Atatürk’ün kadınlara kazandırdığı özgürlüklerle birlikte yüksek eğitim almış kadınlarımızın sayısı hızla arttı. Ne var ki içlerinde irfanı hür olmayıp dinin emri diye Araplaşma özentisiyle çağdaşlaşmaya aykırı kılık kıyafete bürünen doktorlar, hukukçular hatta saçları görünmesin diye önce bone onun üstüne başörtüsü onunda da üstüne resmi şapka takan garip kıyafetli kadın polisler bile var.
Keşke Tanrı kadını saçlı yarattıysa neden saçlarını gizlemesini istesin diye düşünebilseler.
****
EZOTERİZMİN insanların doğmadan önce haklarında yazılmış bir kader planı uyarınca yaşamlarını sürdürdüğü…
Yine bireylerin ve toplumların hayatında çöküşler yükselişler olduğu, çöküşlerin dip yaptığı anda yükselişler ve yükselişlerin tavan yaptığı anda çöküşlerin başladığı tezini hatırlayalım.
Osmanlı imparatorluğu çökerken Türk ulusunun karanlık günler yaşadığı dönemde 1881 yılında doğan tan vakti aydınlığının 19 Mayıs 1919 günü giderek parlamaya başlamasının ardından tarih 10 Kasım 1938 gün güneşin batmasıyla birlikte günümüzde ortalığı zifiri bir karanlık kaplamış durumda.
Bu elbette sonsuza kadar böyle gitmeyecek.
Güneşimiz sönse de bıraktığı ışık hiç sönmedi
Sönmeyecek.
***
DİYALEKTİK düşüncenin antik çağdaki önemli isimlerinden Efesli Herakleitos “Aynı nehirde iki kez yıkanmaz, sular akıp gittiği için nehir aynı nehir değildir.

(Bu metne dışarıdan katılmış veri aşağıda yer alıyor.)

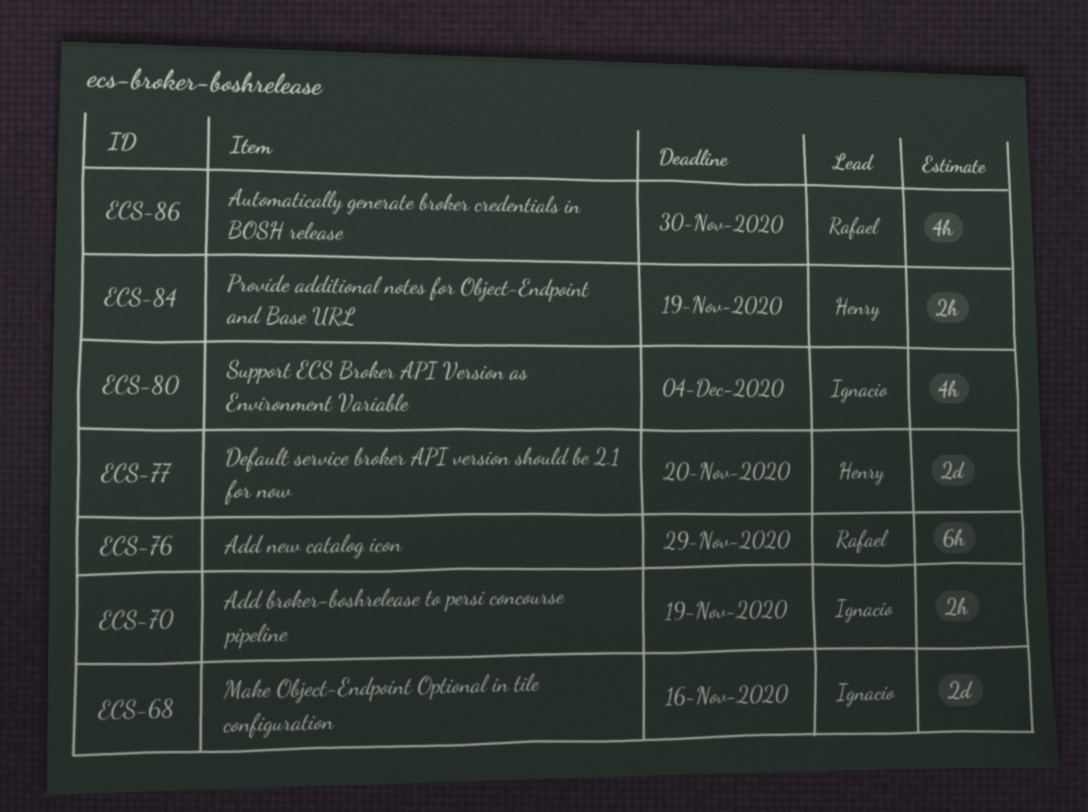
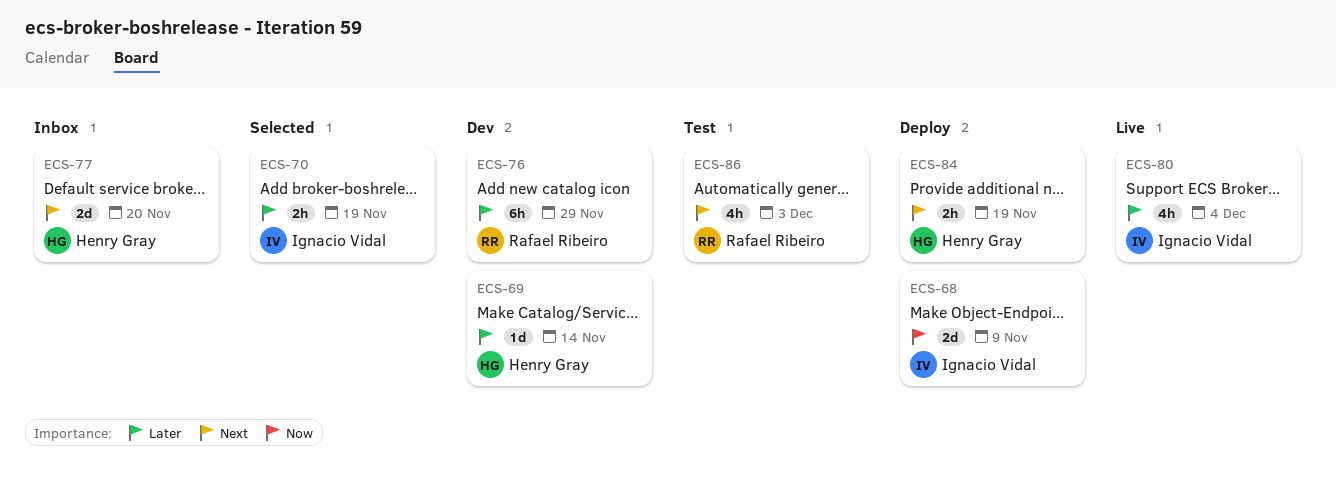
ECS-68, due: Nov 16 -> Nov 9
ECS-69: none -> present
ECS-86, due: Nov 30 -> Dec 3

Evren sürekli bir oluş ve değişim içindedir. Her şey her zaman durmaksızın değişmektedir” der.
Yine diyalektik düşüncenin ilk öncülerinden olan Herakleitos’a göre “Evrende her şey siyahla beyaz gibi, ölümle doğum gibi birbirlerinin zıttı ile vardır. Zıtlıkların çatışmasından mükemmele ulaşılır”
Günü, saati geldiğinde bugünlerin karanlığının nedeni olan “Dindar ve kindar genç” yetiştirme hedefiyle Atatürk’ün gösterdiği “aklı hür, vicdanı hür, ifanı hür” zihniyetlerinin çatışmasından ve yine Atatürk’ün “Vatandaşlar! Vatanınızda herhangi bir kişiyi, istediğinizi sevebilirsiniz; kardeşiniz gibi, arkadaşınız gibi, babanız gibi, evlâdınız gibi, sevgiliniz gibi sevebilirsiniz. Fakat bu sevgi sizi, millî varlığınızı bütün sevgilerinize rağmen herhangi bir kişiye, herhangi bir sevdiğinize vermeye sebep olmamalıdır. Bunun tersine hareket kadar büyük hata olamaz” uyarısına uyulduğunda Türk ulusu yeniden parlak günlere kavuşacaktır.